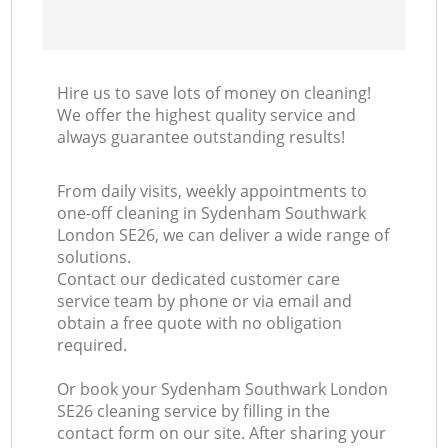
Hire us to save lots of money on cleaning!
We offer the highest quality service and
always guarantee outstanding results!
From daily visits, weekly appointments to
one-off cleaning in Sydenham Southwark
London SE26, we can deliver a wide range of
solutions.
Contact our dedicated customer care
service team by phone or via email and
obtain a free quote with no obligation
required.
Or book your Sydenham Southwark London
SE26 cleaning service by filling in the
contact form on our site. After sharing your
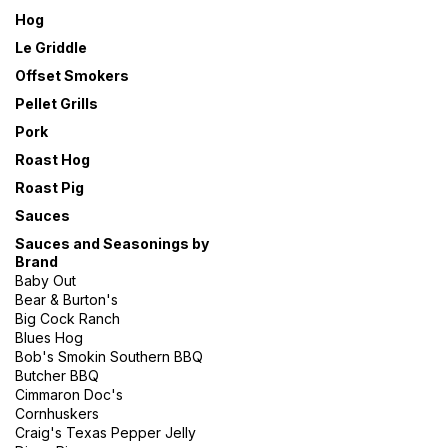
Hog
Le Griddle
Offset Smokers
Pellet Grills
Pork
Roast Hog
Roast Pig
Sauces
Sauces and Seasonings by
Brand
Baby Out
Bear & Burton's
Big Cock Ranch
Blues Hog
Bob's Smokin Southern BBQ
Butcher BBQ
Cimmaron Doc's
Cornhuskers
Craig's Texas Pepper Jelly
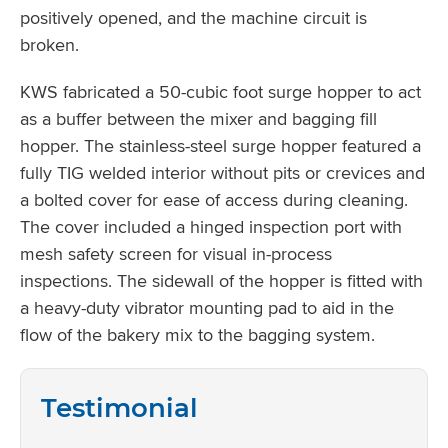
positively opened, and the machine circuit is
broken.
KWS fabricated a 50-cubic foot surge hopper to act
as a buffer between the mixer and bagging fill
hopper. The stainless-steel surge hopper featured a
fully TIG welded interior without pits or crevices and
a bolted cover for ease of access during cleaning.
The cover included a hinged inspection port with
mesh safety screen for visual in-process
inspections. The sidewall of the hopper is fitted with
a heavy-duty vibrator mounting pad to aid in the
flow of the bakery mix to the bagging system.
Testimonial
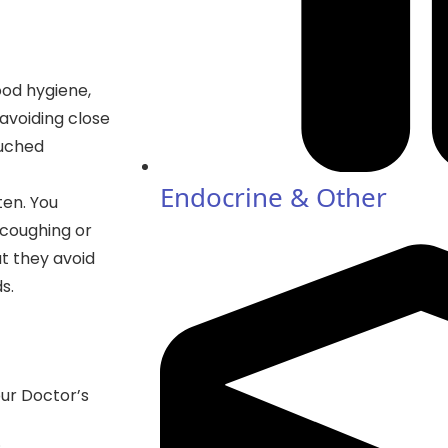
ood hygiene,
avoiding close
ouched
Endocrine & Other
ten. You
 coughing or
at they avoid
s.
our Doctor’s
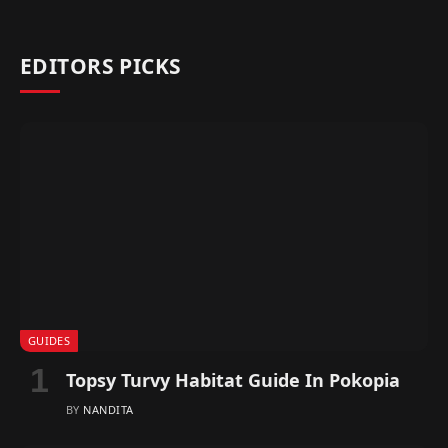
EDITORS PICKS
GUIDES
Topsy Turvy Habitat Guide In Pokopia
BY
NANDITA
----------------------------------------
Exercise instructions. Give the data again with every "hopper" swapped for "bin" and nothing else changed. Leave the pictures out.

Response area.
Hire us to save lots of money on cleaning!
We offer the highest quality service and
always guarantee outstanding results!
From daily visits, weekly appointments to
one-off cleaning in Sydenham Southwark
London SE26, we can deliver a wide range of
solutions.
Contact our dedicated customer care
service team by phone or via email and
obtain a free quote with no obligation
required.
Or book your Sydenham Southwark London
SE26 cleaning service by filling in the
contact form on our site. After sharing your
Hog
Le Griddle
Offset Smokers
Pellet Grills
Pork
Roast Hog
Roast Pig
Sauces
Sauces and Seasonings by
Brand
Baby Out
Bear & Burton's
Big Cock Ranch
Blues Hog
Bob's Smokin Southern BBQ
Butcher BBQ
Cimmaron Doc's
Cornhuskers
Craig's Texas Pepper Jelly
positively opened, and the machine circuit is
broken.
KWS fabricated a 50-cubic foot surge bin to act
as a buffer between the mixer and bagging fill
bin. The stainless-steel surge bin featured a
fully TIG welded interior without pits or crevices and
a bolted cover for ease of access during cleaning.
The cover included a hinged inspection port with
mesh safety screen for visual in-process
inspections. The sidewall of the bin is fitted with
a heavy-duty vibrator mounting pad to aid in the
flow of the bakery mix to the bagging system.
Testimonial
ood hygiene,
avoiding close
ouched
Endocrine & Other
ten. You
 coughing or
at they avoid
s.
our Doctor’s
EDITORS PICKS
GUIDES
Topsy Turvy Habitat Guide In Pokopia
BY
NANDITA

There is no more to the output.